### DATA FOR ANALYSIS
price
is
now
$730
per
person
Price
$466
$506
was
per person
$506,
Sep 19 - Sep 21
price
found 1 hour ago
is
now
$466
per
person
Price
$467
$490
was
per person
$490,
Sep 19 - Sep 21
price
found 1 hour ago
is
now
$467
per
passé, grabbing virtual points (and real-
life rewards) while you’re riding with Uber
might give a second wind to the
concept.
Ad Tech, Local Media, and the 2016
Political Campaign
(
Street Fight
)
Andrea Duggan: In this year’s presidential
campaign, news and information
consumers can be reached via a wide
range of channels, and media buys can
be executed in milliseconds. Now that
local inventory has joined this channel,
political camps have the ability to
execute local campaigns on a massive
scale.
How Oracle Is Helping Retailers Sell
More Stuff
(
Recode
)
######
### DATA FOR ANALYSIS
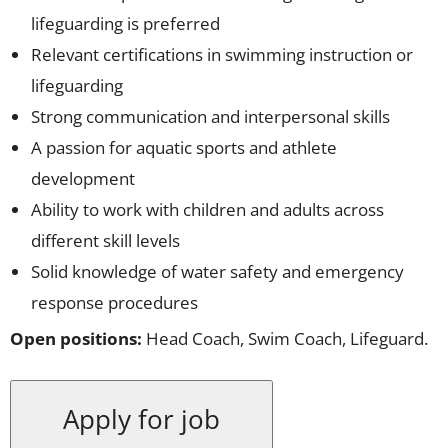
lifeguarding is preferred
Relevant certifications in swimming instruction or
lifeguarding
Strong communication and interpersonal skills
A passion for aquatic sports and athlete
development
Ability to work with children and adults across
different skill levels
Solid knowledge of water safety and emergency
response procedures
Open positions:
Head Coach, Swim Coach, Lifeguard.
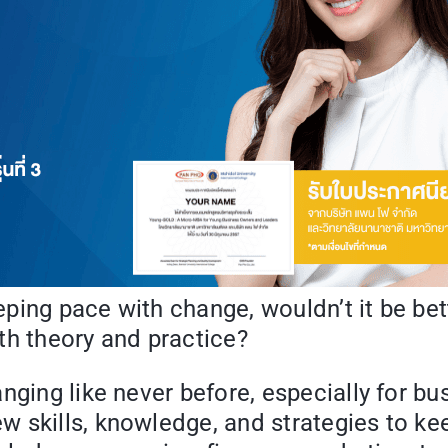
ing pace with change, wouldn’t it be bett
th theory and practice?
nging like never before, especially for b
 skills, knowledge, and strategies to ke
######
TO-DO ITEM:
Show all lines above that contain "lifeguarding".

ANSWER TO THE EXERCISE:
lifeguarding is preferred
lifeguarding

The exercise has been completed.